Ehh I don't really know where the injection pump is located. What happens if I just keep cranking it with the key?


----------



## pogobill (Jan 31, 2012)

There should be lines running from the cylinders back to the pump... should be pretty easy to find, I would think.








Three fuel lines running into the top of it. I would bet that that would be the fuel filter, the white canister, to the right.


----------



## BigT (Sep 15, 2014)

Have you changed the fuel filter? There's a bleed screw on top of the fuel filter. Have you bled air out of the filter?

Skip the step involving the injection pump.

Slide out the battery tray. Underneath you will see 3 injectors with fuel lines connected to them. Use a 5/8" wrench to crack open the injector connections, just enough to allow diesel fuel to leak out as you are cranking the engine.

Crank the engine in 10-15 second intervals, then allow the starter to cool off. Watch for fuel coming out of the injector connections while you are cranking. If there are air bubbles in the fuel coming out, it will not start. When you feel that you have fuel with no air bubbles coming out tighten the connections and see if it will start. A little whiff of ether might help it get started.


----------



## ctaylor90 (Aug 9, 2020)

Who makes a fuel filter that will work? I think I would prefer to order it rather than run to the store at the moment.

Data records:
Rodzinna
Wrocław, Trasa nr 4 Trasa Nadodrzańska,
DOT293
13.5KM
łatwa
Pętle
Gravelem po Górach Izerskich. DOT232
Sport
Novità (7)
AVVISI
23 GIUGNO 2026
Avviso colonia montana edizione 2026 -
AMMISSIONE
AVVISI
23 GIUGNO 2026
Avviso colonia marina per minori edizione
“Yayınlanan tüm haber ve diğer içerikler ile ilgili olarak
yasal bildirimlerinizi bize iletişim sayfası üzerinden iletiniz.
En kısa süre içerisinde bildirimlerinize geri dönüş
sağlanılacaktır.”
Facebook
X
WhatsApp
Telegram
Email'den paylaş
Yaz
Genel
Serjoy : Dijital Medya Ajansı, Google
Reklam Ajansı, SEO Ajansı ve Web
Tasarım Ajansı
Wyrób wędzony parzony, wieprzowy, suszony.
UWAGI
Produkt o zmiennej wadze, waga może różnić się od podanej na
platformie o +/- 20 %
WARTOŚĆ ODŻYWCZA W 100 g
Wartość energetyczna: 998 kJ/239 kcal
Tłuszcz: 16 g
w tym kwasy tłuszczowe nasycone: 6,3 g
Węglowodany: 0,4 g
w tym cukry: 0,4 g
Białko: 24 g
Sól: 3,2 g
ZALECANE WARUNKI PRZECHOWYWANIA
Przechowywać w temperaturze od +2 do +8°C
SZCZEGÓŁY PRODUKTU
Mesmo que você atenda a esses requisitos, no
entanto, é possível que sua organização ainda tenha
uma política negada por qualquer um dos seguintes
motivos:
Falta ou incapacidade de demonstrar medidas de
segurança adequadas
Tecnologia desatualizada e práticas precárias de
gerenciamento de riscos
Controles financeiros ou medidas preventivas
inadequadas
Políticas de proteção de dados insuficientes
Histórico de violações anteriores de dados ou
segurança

Written task 1: In the forum thread about bleeding air from a diesel engine's fuel system, translate this sentence into Spanish: "Crank the engine in 10-15 second intervals, then allow the starter to cool off."
Written task 2: Carry on the forum thread about bleeding air from a diesel engine's fuel system, picking up after its final post.

Exercise response 1: Arranque el motor en intervalos de 10 a 15 segundos y luego deje que el motor de arranque se enfríe.

Exercise response 2:
----------



## redneck1952 (Apr 12, 2020)

I buy filters for my John Deere at O'Rielys Auto Parts. If you have one, check there.


----------



## Hacke (Feb 22, 2011)

ctaylor90 said:


> Ehh I don't really know where the injection pump is located. What happens if I just keep cranking it with the key?


You have a CAV DPA injection pump. You see it in front of the filter.
On the pump there is a stop lever (shut off lever) that normally is controlled by the stop knob on the dash. When you pull that knob out, the cable pulls the stop lever backwards and the pump stops delivering fuel, the engine stops. In order to be able to start the engine you need to push the knob fully in, and the cable pushes the stop lever fully forward, then the pump can deliver fuel.

Your stop cable is not attached to the stop lever, so pulling/pushing the knob does nothing. You need to push the stop lever on the pump by hand. Clean the top of the pump and push the stop lever forward against it's stop, and try to start.


----------



## Hacke (Feb 22, 2011)

ctaylor90 said:


> Who makes a fuel filter that will work? I think I would prefer to order it rather than run to the store at the moment.


Lots of brands has that filter. Search for CAV 296, or go by your tractor model (Ford 3500 Industrial).
Where do you want to order it from?

Remove the old gasket from the filter head and put in the new one there. Not on the filter.


----------



## Steve600 (Mar 25, 2019)

And this is why I limit my kids video gaming......... your Dad must be laughing.


----------



## John Liebermann (Sep 17, 2018)

CTaylor with your knowledge level what I would do is get a mechanic to work on this problem with your help and then you can observe and pick up knowledge. 

BTW, I hope my kids are a little more respectful when I pass on.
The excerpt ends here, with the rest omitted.